Zum Glück ist inzwischen ja hinreichend bekannt, dass wir unseren Kindern sagen sollen, dass wir sie dufte finden und sie sich selber auch gut finden sollen.

Aber leben wir ihnen das denn auch vor? Man kann Kindern viel erzählen, eintrichtern, verbieten, vorbeten, erklären. Fakt bleibt, dass sie sich vor allem Dinge bei uns abgucken. Wie wir leben, wie wir handeln, wie wir streiten, wie wir lieben – andere und uns selbst.

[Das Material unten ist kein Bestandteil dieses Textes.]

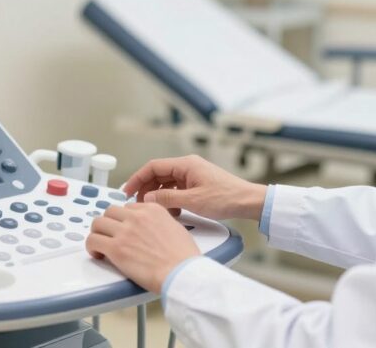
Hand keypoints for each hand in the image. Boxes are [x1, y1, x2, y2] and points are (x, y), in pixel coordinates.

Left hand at [86, 203, 199, 292]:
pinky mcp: (115, 248)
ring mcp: (124, 231)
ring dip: (98, 233)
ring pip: (98, 223)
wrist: (181, 273)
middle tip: (110, 236)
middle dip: (109, 224)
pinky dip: (92, 247)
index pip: (127, 207)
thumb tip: (151, 228)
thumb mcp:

Leider finden sich ja gerade Frauen häufig selbst nicht schön. Für ein kleines Mädchen jedoch ist die Mutter die non-plus-ultra-Frau. Unweigerlich schön, unweigerlich nachahmenswert und unweigerlich der Kompass für’s eigene Frauwerden. In einem Blog las ich neulich den schönen Satz (sinngemäß): „für mich war der Bauch meiner Mutter als Kind das Schönste der Welt. Warm, weich, tröstend. Erst mit der Zeit lernte ich von ihr, dass dieser Bauch offenbar zu fett und nicht gut ist.“ Ich wette, diese Mutter hat das nicht gemerkt oder gewollt. Sowas passiert, schnell und unbewusst. Und umso wichtiger ist es, es nicht zu übersehen: Lasst uns unseren Kinder erlauben, sich zu mögen, indem wir es ihnen vorleben. Das stärkt sie mehr als jede Vitaminbombe, verhilft ihnen mehr zu einem zufriedenen Leben als jede Freizeitgestaltung, wappnet sie mehr für Krisen als jeder Selbstbehauptungskurs.

So viele Mütter zermartern sich den Kopf, wie sie eine stets bessere Mutter sein können. Und wie sie als Frauen noch schöner sein können. Mögt euch selbst, und ihr habt eurer Tochter (und euch) bereits einen riesigen Gefallen getan.

Dasselbe gilt natürlich auch für Väter und Söhne.